Annette Magnus, executive director of the left-leaning Battle Born Progress, said candidates shouldn’t take Western states like Nevada for granted, nor will Nevada’s progressives rest on their laurels.

“We are not a blue state, we are a purple state,” she said. “We will continue to be a purple state, and there has to be investment long-term in the infrastructure here to be successful.”

Magnus also credited Reid’s groundwork, plus progressives’ consistent efforts to educate, register and nudge voters to the polls, even during the coronavirus pandemic.

“The apparatus is here. It is strong, it is vibrant, and it will continue to be vibrant into the future — and that apparatus is what continues to make that sure Nevada is going in a more progressive direction,” she said.

Magnus said Nevada saw the “warning” of President Donald Trump early on, with a rightward swing six years ago in state politics. It was a wake-up call.

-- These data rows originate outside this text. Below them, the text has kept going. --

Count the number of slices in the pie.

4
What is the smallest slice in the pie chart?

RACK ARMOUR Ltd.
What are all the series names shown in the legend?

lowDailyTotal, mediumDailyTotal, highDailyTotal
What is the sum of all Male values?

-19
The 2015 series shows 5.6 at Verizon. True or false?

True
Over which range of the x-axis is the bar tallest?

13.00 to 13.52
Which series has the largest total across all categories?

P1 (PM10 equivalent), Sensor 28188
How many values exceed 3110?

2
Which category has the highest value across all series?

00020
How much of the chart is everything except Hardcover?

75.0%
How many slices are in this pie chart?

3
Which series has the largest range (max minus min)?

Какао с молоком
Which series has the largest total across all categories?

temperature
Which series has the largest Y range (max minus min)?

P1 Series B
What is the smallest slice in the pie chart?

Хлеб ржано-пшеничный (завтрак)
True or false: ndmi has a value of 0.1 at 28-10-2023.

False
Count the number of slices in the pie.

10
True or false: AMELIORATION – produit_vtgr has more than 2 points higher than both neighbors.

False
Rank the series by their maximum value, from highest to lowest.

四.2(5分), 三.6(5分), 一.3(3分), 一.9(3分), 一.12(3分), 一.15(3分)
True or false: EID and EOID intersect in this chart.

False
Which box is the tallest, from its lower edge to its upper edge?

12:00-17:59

“In 2014 the red wave was a real thing that happened in Nevada, and that is a real thing that is still in the back of every single progressive’s mind in this state,” she said.

On Tuesday night, rather than celebrating victories, her crew stayed late at polling stations ensuring every voter in line was able to cast their ballots.

“We cannot let up. If the last four years have taught us anything, Nevadans grind,” she said. “We will grind until the very end, and we will get this right no matter what.”

“We’re already starting to think about 2022,” Magnus added. “It never ends, and that mentality, I think, is very Nevadan.”